→ What to do:
A. In the text on a world without humans, where might a sharp-eyed observer spot a grizzly bear?
B. Carry on the text about a world without humans from its final sentence.

→ Text section:
+++

The World Without Man
By Steve Robinson
Imagine the world ends tomorrow in a proverbial Doomsday scenario – nuclear winter, killer virus; whatever. What would the world be like, sans homme?
1 MONTH A.D. (After Doomsday) |
With humans gone, the infrastructure left behind - notably CCTV cameras, street lights and other automated services - continue to tick on until power stations fail, unregulated nuclear power plants suffering catastrophic meltdowns. Eventually, the lights on planet Earth go out for the last time.
The world is adjusting to the loss of its most influential species. Nature is reclaiming its land – desperate, some of the starving creatures have managed to break out of London Zoo and spread across the city looking for food. A sharp-eyed observer may even spot the grizzly bear in Hyde Park.

+++

Extracted data entries:
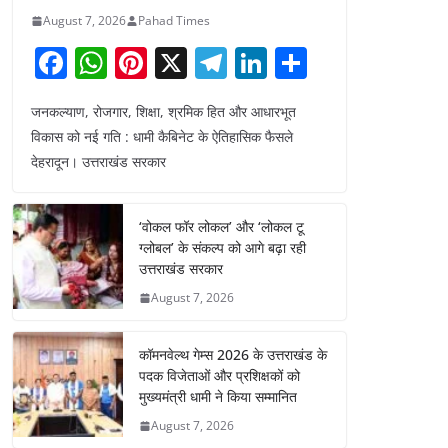
August 7, 2026
Pahad Times
F
W
Pi
X
T
Li
S
a
h
nt
el
n
h
जनकल्याण, रोजगार, शिक्षा, श्रमिक हित और आधारभूत
c
at
er
e
k
ar
विकास को नई गति : धामी कैबिनेट के ऐतिहासिक फैसले
e
s
e
gr
e
e
देहरादून। उत्तराखंड सरकार
b
A
st
a
dI
o
p
m
n
‘वोकल फॉर लोकल’ और ‘लोकल टू
o
p
ग्लोबल’ के संकल्प को आगे बढ़ा रही
उत्तराखंड सरकार
k
August 7, 2026
कॉमनवेल्थ गेम्स 2026 के उत्तराखंड के
पदक विजेताओं और प्रशिक्षकों को
मुख्यमंत्री धामी ने किया सम्मानित
August 7, 2026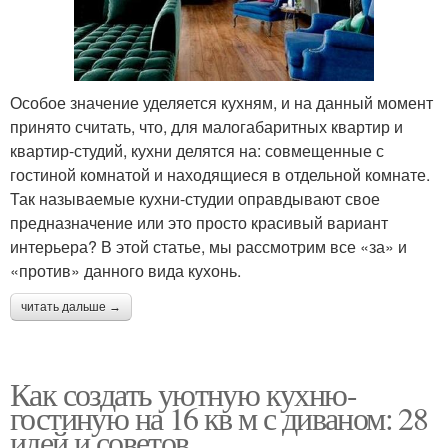
Особое значение уделяется кухням, и на данный момент
принято считать, что, для малогабаритных квартир и
квартир-студий, кухни делятся на: совмещенные с
гостиной комнатой и находящиеся в отдельной комнате.
Так называемые кухни-студии оправдывают свое
предназначение или это просто красивый вариант
интерьера? В этой статье, мы рассмотрим все «за» и
«против» данного вида кухонь.
читать дальше →
Как создать уютную кухню-
гостиную на 16 кв м с диваном: 28
идей и советов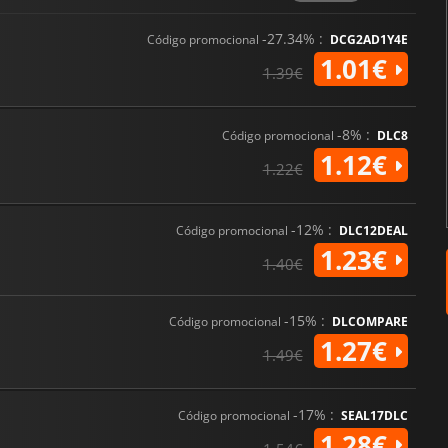
-27.34% :
Código promocional
DCG2AD1Y4E
1.01€
1.39€
-8% :
Código promocional
DLC8
1.12€
1.22€
-12% :
Código promocional
DLC12DEAL
1.23€
1.40€
-15% :
Código promocional
DLCOMPARE
1.27€
1.49€
-17% :
Código promocional
SEAL17DLC
1.28€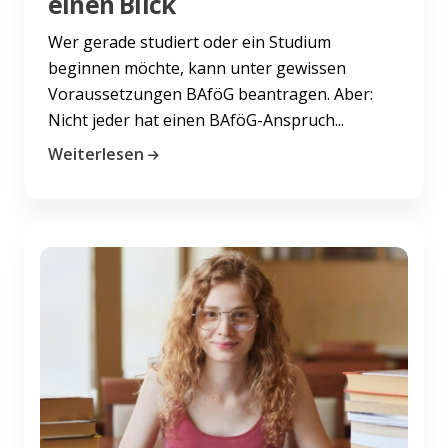
einen Blick
Wer gerade studiert oder ein Studium
beginnen möchte, kann unter gewissen
Voraussetzungen BAföG beantragen. Aber:
Nicht jeder hat einen BAföG-Anspruch...
Weiterlesen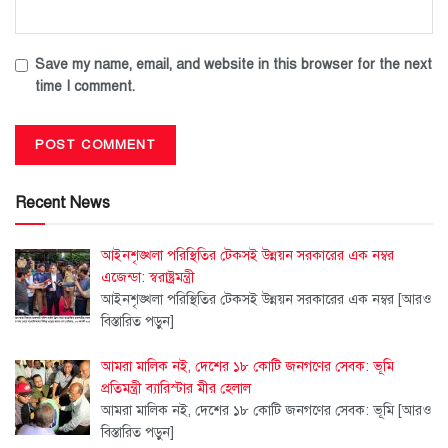
Save my name, email, and website in this browser for the next
time I comment.
Recent News
আইনশৃঙ্খলা পরিস্থিতির টেকসই উন্নয়ন সরকারের এক নম্বর
এজেন্ডা: স্বরাষ্ট্রমন্ত্রী
আইনশৃঙ্খলা পরিস্থিতির টেকসই উন্নয়ন সরকারের এক নম্বর
[আরও
বিস্তারিত পড়ুন]
আমরা মালিক নই, দেশের ১৮ কোটি জনগণের সেবক: ভূমি
প্রতিমন্ত্রী ব্যারিস্টার মীর হেলাল
আমরা মালিক নই, দেশের ১৮ কোটি জনগণের সেবক: ভূমি
[আরও
বিস্তারিত পড়ুন]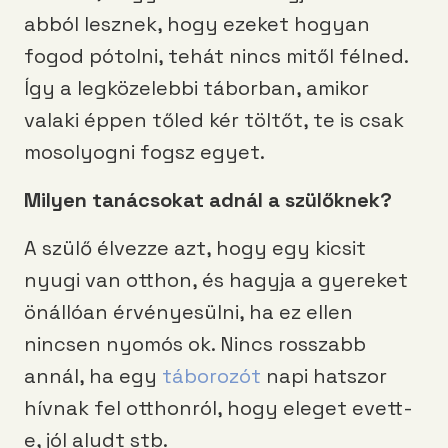
abból lesznek, hogy ezeket hogyan
fogod pótolni, tehát nincs mitől félned.
Így a legközelebbi táborban, amikor
valaki éppen tőled kér töltőt, te is csak
mosolyogni fogsz egyet.
Milyen tanácsokat adnál a szülőknek?
A szülő élvezze azt, hogy egy kicsit
nyugi van otthon, és hagyja a gyereket
önállóan érvényesülni, ha ez ellen
nincsen nyomós ok. Nincs rosszabb
annál, ha egy
táborozót
napi hatszor
hívnak fel otthonról, hogy eleget evett-
e, jól aludt stb.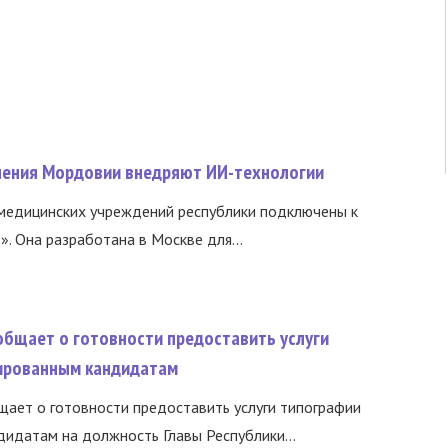
нения Мордовии внедряют ИИ-технологии
медицинских учреждений республики подключены к
 Она разработана в Москве для...
общает о готовности предоставить услуги
ированным кандидатам
ает о готовности предоставить услуги типографии
идатам на должность Главы Республики...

+++

→ Responses in order:
A. In Hyde Park.

B.
5 YEARS A.D. |
Biological erosion begins to green the cities as nature invades. Soon the flora will bloom – mainly weeds at first, followed by overgrowth of hedges and tree shrubs, until roads and pavements begin to disintegrate. Domestic dogs have long since abandoned their owners’ homes; packs of hounds roam the streets engaging in territorial disputes as they revert to the behaviour of their wolfish ancestors.
Lightning strikes ignite fires in many built-up areas. Fuelled by leaking gas supplies and with no emergency services, Philadelphia burns to the ground. Elsewhere, forest fires spread unchecked, cutting through the Australian Outback and California, where the famous Hollywood sign is engulfed in flame.
50 YEARS A.D. |
Five decades after the events of Doomsday, Earth is already a changed place. Whilst many buildings remain, some have collapsed under natural forces. Internally, however, many buildings are virtually unchanged from the day humans vanished; modern materials have a long lifespan. Given favourable circumstances, plastic bags might decompose sometime in the next five hundred to a thousand years, whilst heavier plastics will still be around for many millennia.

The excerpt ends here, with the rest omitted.